There won’t be many places in the world that have escaped the recent impacts of unusual droughts, floods and unseasonal temperatures. These are often ascribed to the role of greenhouse gases, leading to climate change. But there are additional causes. An international research team has found an additional threat: the impacts of changes in vegetation cover, especially forest loss.
For many parts of the world rainfall depends on what happens to land and water in distant countries. For example, a molecule of moisture that enters Europe from the Atlantic Ocean, may fall as snow or rain and be reevaporated to the atmosphere several times, before it reaches a rainfed field in Central Asia or China.
A new study, recently published in Heliyon, aimed to identify the vulnerability of the atmospheric circulation processes—the drivers of “winds”—that maintain inland rainfall. Temperature and humidity are key and both heavily influenced by a region’s vegetation cover.
Rainfall sustained by suitable vegetation
The key finding is that high temperatures, and lack of suitable vegetation and resulting atmospheric moisture, can block the processes that sustain rainfall over land. In contrast, sufficient moisture being returned to the atmosphere sustains these processes and makes them more resilient.
The research team compared their theoretical predictions against several areas in the Northern Hemisphere, including Western Europe, North America and China. They indicate that current conditions are already close to the threshold where rainfall becomes unstable. The research explains the apparent instability in the systems, leading to droughts and floods.
Large-scale threats require large-scale solutions
The work underlines that forest loss, wetland drainage and other land use changes exacerbates these threats, while conserving and regenerating forests and wetlands reduces them. Furthermore, the results emphasize that these large-scale threats require large-scale solutions that recognize the interconnection that flow across national borders and continents.
The international research led by Dr. Anastassia Makarieva at the Technical University of Munich, Germany, developed the fundamental ideas this research is based upon. The team identified a threshold in terms of temperatures and atmospheric moisture where the processes that maintain the dominant wind patterns cease—something the authors note is already seen in some recent European summers.
Conserve forests and wetlands
Dr. Anastassia Makarieva emphasizes that Russia’s forests have an particularly important role for the Eurasian continent: “The region has been becoming progressively drier, suffering increasingly erratic wind and rain. One important solution is to protect and recover the region’s vast northern forests.”

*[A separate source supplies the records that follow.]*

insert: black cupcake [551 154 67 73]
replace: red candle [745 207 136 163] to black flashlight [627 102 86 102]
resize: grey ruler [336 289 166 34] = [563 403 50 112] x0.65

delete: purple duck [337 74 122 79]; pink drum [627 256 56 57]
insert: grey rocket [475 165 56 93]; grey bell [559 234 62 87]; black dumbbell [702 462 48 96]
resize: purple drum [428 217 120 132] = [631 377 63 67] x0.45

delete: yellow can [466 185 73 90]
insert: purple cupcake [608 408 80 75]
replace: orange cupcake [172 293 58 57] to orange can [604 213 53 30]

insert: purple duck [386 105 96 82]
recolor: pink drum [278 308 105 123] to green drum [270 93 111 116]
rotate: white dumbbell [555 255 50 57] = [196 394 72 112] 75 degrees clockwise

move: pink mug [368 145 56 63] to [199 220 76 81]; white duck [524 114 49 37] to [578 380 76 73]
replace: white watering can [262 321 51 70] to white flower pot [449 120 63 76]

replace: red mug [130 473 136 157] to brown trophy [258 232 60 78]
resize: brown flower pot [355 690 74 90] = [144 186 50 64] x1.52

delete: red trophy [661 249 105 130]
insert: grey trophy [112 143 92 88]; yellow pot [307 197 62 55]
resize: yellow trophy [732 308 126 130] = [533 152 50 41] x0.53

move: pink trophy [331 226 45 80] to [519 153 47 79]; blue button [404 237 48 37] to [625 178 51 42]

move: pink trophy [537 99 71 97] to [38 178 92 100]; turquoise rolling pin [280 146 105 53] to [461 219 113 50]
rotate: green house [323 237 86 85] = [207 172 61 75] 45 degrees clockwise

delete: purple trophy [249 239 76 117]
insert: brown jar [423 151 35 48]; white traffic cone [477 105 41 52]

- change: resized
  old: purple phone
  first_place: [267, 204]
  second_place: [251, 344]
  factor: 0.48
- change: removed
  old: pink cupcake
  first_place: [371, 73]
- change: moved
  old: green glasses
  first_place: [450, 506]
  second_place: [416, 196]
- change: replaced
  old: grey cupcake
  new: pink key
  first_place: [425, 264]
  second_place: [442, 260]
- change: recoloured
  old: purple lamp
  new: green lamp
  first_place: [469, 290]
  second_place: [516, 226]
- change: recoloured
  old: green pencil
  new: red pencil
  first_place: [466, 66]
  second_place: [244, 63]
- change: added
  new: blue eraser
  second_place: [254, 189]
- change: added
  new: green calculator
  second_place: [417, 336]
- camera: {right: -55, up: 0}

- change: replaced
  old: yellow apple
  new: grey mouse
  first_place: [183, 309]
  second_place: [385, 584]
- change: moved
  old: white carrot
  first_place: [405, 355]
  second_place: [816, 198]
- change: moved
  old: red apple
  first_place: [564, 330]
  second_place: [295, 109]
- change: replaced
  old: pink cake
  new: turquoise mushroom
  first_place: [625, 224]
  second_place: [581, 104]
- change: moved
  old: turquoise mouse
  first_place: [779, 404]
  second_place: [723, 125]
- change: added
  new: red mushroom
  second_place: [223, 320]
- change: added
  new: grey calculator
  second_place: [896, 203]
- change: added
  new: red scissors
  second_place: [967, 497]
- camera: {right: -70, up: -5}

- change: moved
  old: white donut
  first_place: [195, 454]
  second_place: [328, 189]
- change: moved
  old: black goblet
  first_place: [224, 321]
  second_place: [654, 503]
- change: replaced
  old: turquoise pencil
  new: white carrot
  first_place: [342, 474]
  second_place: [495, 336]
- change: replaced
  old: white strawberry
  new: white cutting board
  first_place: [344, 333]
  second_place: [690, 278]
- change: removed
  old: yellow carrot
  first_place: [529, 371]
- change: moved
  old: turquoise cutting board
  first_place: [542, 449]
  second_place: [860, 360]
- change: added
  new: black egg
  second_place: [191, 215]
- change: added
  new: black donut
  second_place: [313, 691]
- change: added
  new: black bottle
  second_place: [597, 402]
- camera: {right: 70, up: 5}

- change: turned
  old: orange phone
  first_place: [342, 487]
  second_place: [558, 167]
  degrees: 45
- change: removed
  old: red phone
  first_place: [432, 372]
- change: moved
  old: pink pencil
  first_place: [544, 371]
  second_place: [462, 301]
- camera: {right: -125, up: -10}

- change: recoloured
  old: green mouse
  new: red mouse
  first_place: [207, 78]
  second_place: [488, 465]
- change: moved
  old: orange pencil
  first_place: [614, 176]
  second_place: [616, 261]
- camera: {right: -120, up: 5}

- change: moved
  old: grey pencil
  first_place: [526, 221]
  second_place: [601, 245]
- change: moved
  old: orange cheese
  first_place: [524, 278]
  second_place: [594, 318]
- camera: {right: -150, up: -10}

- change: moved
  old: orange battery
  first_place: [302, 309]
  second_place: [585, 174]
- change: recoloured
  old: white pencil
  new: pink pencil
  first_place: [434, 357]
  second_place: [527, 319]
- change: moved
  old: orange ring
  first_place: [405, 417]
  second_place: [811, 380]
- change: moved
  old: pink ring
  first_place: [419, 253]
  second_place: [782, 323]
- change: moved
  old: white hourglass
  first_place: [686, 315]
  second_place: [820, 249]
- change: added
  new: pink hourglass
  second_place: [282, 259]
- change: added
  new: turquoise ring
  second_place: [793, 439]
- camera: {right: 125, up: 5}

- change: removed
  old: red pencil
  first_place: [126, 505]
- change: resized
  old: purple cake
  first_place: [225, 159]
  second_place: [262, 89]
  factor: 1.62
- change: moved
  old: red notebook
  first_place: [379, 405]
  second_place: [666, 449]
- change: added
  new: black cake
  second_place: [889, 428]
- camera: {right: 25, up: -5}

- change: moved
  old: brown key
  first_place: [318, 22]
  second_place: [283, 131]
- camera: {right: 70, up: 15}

Professor Douglas Sheil from Wageningen University & Research, a co-author on this study, says he is alarmed by the findings: “Our research shows that we are close to major disruption of the processes that keep much of the world green, pleasant and habitable.”
Douglas notes that while the study is technical, the results and implications are profound.
“The conservationist in me is unsurprised that we have yet more evidence that we disrupt the natural work at our peril,” he says.
“But there is also a positive message: we need nature, and we can defend it and achieve many other benefits at the same time. This study is about the reliable rain that we all depend on. But the solution is to maintain and regain forests and wetlands, that also protect biodiversity, store carbon, and provide many other vital goods and services.”